- TASK TO COMPLETE: Whenever the string "Right" appears in a line below, please copy the line out.

- SUPPLIED DATA:
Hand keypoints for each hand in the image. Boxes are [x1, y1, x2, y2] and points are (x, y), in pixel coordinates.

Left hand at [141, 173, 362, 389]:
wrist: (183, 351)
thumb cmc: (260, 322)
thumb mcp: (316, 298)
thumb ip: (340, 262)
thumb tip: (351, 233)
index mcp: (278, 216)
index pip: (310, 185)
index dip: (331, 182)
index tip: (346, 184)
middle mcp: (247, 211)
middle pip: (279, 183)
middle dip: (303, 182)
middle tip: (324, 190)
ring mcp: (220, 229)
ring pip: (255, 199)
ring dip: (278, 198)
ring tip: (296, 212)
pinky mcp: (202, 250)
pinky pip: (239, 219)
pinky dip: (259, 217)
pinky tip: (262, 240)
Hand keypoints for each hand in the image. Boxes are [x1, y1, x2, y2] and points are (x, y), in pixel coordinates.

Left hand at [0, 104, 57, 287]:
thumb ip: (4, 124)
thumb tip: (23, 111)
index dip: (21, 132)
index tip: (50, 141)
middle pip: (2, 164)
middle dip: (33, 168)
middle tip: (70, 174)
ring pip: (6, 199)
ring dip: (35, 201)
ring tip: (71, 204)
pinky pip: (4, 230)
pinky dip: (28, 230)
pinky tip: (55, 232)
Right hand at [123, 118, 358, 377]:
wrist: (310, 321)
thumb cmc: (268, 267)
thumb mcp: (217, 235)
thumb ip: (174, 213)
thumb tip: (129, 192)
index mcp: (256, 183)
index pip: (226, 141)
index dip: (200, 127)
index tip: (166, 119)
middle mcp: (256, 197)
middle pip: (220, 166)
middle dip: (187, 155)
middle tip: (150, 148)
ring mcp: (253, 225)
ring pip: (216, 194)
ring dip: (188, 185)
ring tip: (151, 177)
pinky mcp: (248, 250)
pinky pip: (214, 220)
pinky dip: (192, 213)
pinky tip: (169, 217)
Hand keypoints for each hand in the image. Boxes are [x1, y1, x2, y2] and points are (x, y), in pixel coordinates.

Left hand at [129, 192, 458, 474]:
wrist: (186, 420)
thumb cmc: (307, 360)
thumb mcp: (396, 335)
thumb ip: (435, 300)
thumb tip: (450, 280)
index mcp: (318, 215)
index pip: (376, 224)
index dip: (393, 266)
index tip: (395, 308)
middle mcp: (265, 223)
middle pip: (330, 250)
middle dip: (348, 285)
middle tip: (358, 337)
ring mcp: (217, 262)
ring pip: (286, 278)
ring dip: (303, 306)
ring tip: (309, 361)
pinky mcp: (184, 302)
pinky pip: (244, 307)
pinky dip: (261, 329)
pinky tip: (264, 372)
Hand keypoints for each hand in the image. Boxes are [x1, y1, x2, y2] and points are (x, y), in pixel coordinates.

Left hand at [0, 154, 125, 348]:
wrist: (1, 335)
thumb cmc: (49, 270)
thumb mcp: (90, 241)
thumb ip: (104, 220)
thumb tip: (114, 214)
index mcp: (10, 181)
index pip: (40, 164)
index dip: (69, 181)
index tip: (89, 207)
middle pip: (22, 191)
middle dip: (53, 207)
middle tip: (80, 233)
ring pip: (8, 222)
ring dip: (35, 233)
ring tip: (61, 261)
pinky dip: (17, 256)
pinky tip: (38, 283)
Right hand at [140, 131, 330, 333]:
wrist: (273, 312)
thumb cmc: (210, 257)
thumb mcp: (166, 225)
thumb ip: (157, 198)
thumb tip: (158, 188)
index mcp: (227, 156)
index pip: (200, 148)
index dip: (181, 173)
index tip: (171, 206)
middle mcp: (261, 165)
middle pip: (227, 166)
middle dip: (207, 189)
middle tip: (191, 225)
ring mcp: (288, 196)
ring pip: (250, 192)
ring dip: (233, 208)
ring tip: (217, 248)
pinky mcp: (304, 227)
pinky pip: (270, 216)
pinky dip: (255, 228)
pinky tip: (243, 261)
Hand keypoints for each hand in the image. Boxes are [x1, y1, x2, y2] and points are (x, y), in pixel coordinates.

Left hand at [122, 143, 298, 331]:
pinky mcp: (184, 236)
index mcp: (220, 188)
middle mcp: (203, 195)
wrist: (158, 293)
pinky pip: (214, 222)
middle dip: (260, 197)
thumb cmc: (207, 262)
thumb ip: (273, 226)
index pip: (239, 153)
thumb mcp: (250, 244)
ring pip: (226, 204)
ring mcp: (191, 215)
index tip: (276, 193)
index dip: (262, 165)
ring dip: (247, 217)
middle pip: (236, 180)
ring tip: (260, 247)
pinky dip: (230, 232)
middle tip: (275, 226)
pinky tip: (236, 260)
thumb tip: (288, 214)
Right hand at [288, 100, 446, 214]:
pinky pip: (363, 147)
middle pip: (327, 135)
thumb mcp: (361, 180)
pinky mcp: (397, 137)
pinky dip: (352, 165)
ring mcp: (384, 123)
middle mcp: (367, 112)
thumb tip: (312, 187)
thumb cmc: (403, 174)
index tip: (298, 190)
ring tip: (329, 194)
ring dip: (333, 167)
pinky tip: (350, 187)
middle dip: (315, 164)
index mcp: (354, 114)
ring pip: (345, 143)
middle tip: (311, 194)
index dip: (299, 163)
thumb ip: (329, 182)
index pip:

- RESULT FOR THIS TASK:
Right hand at [123, 118, 358, 377]:
Right hand at [140, 131, 330, 333]:
Right hand at [288, 100, 446, 214]:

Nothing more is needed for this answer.